1. kendi ülkemizden yakınen tanıdığımız bir sürecin amerika birleşik devletleri'ndeki baş aktörü.

    ağzına geleni söyleyip, rakiplerine bel altı vuran, terbiyesiz ve görgüden nasibini almamış haliyle kameralar önüne çıkmaktan gocunmadığı için destekçileri kendisini "özü sözü bir" olarak görmektedir.

    örneğin bernie sanders ve hillary clinton birbirlerini en ağır şekilde eleştirirken dahi clinton sanders'a "sayın senatör", sanders clinton'a "sayın sekreter" diye hitap eder. seviyeyi yerlere indirmezler, politik nezaket gereği.

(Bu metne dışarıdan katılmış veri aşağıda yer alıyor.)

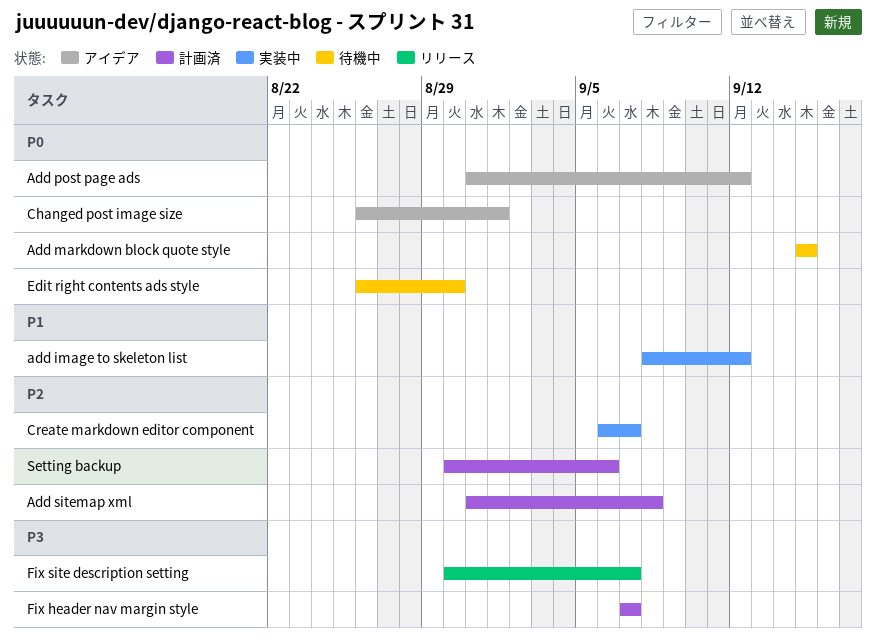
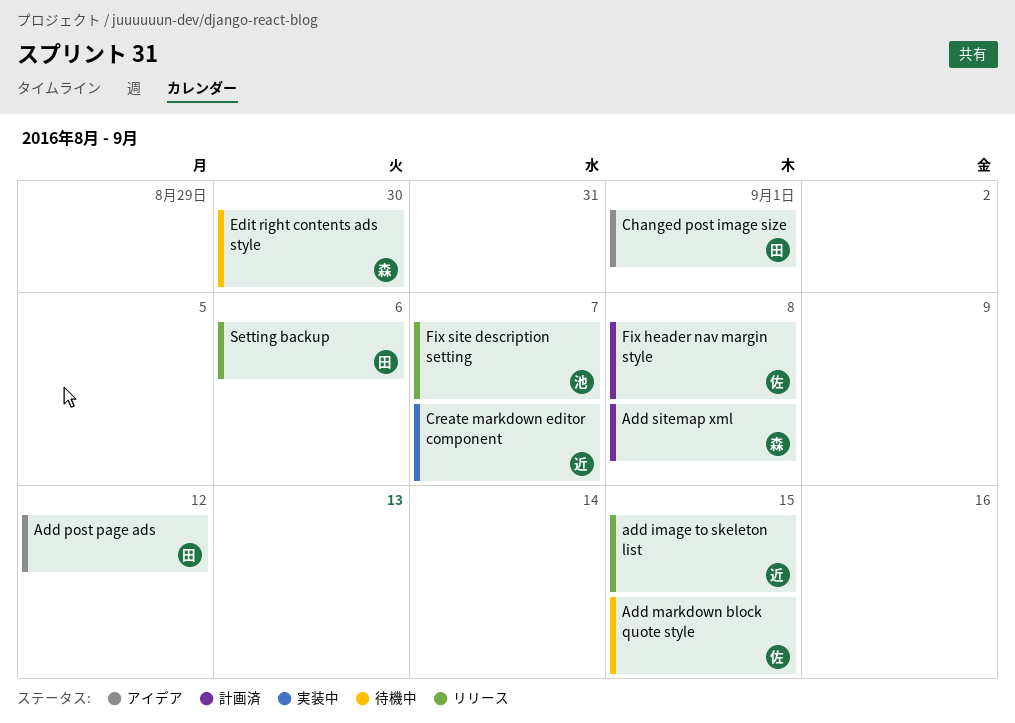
add image to skeleton list, status: 実装中 -> リリース
add image to skeleton list, due: Sep 12 -> Sep 15
Fix header nav margin style, due: Sep 7 -> Sep 8
Setting backup, status: 計画済 -> リリース

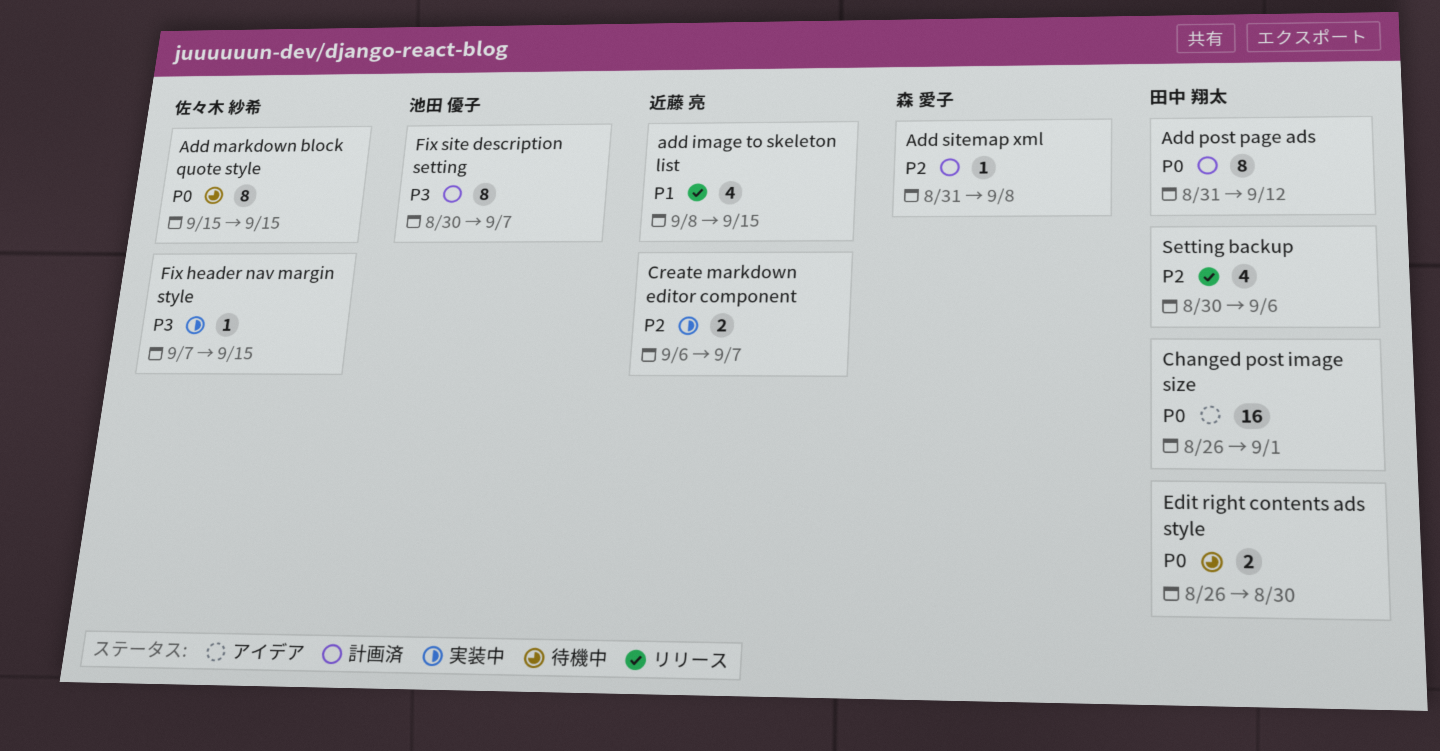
Add post page ads, status: アイデア -> 計画済
Edit right contents ads style, owner: 森 愛子 -> 田中 翔太
Fix header nav margin style, status: 計画済 -> 実装中
Fix header nav margin style, due: Sep 8 -> Sep 15
Fix site description setting, status: リリース -> 計画済

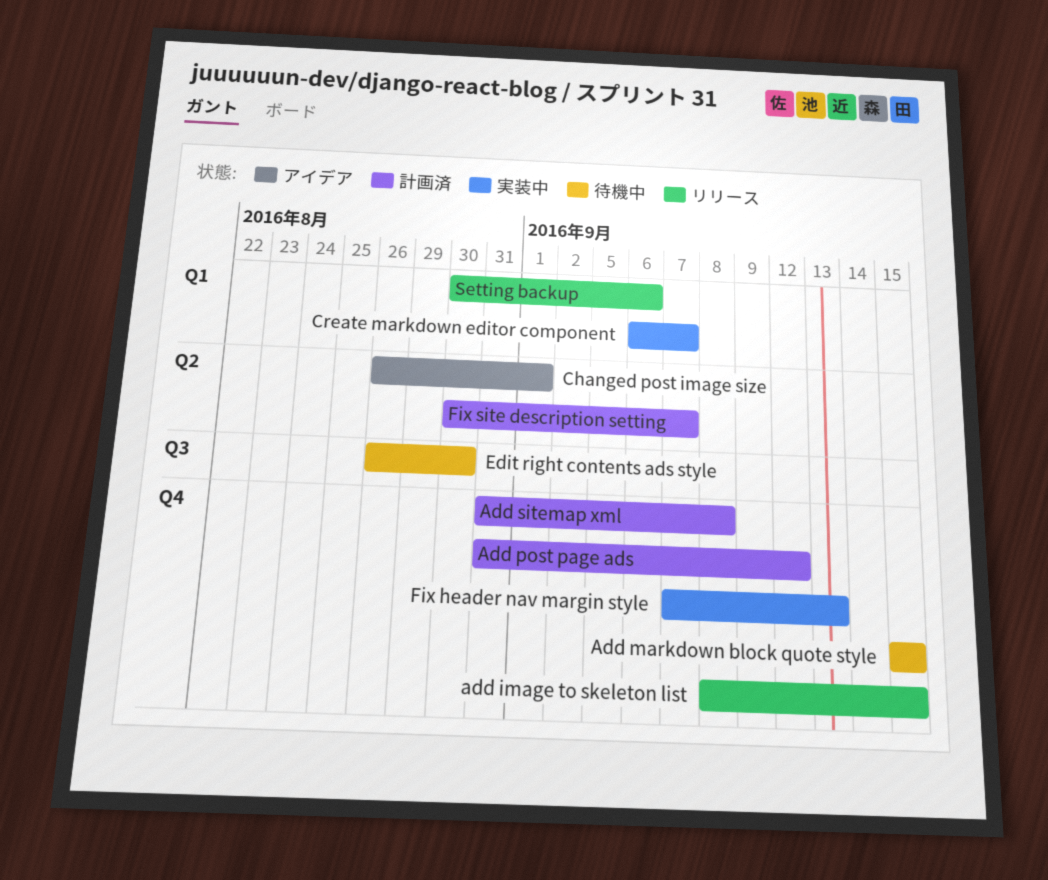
Fix header nav margin style, due: Sep 15 -> Sep 13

    trump ise rakibi rubio ile ilgili getirdiği "eleştiri" de eline bir su şişesi alır etrafa sallamaya başlar ve "hiç bu kadar terleyen bir adam gördünüz mü yahu hahaha" diye palyaçoluk yapar.

    seviyeyi indirme, yazılı olmayan görgü kurallarına uymama insanlara samimi geliyor. halbuki adamın söylediği üç laftan biri yalan, diğeri de çarpıtma, kalan bir doğru laf da diğer ikisini yedirmek için temel olsun diye kullanılıyor.

    kullandığı dile ilişkin yapılan araştırmalarda, konuşmalarında yer alan sözcük çeşitliliğinin azlığı dikkat çekiyor. bir diğer nokta, konuşmalarında kullandığı kelime haznesinin dördüncü sınıfa giden bir çocuğa tekabül etmesi.

    bu yeter seviye, diğer başkan adaylarında daha yüksek bu da diğer adayların eğitimsiz kesime hitap edebilmesini güçleştiriyor.

    "amerika en büyüktür, rusya, çin ve müslümanlar düşmanlarımızdır, ben yaparım" anahtar sözcüklerini kullanarak siz de bir trump konuşması hazırlayabilirsiniz.

    cumhuriyetçilerin adayı olacağı neredeyse kesin. başkanlık konusunda ise amerika'nın, fransa'nın le pen'e gösterdiği gibi tepki gösterip karşısında kim varsa ona mı kapıyı açacağı yoksa türkiye vb. tam gaz sağcılığa kayan ülkelerdeki gibi başına içi boş bir gösteri peygamberi mi getireceğini göreceğiz.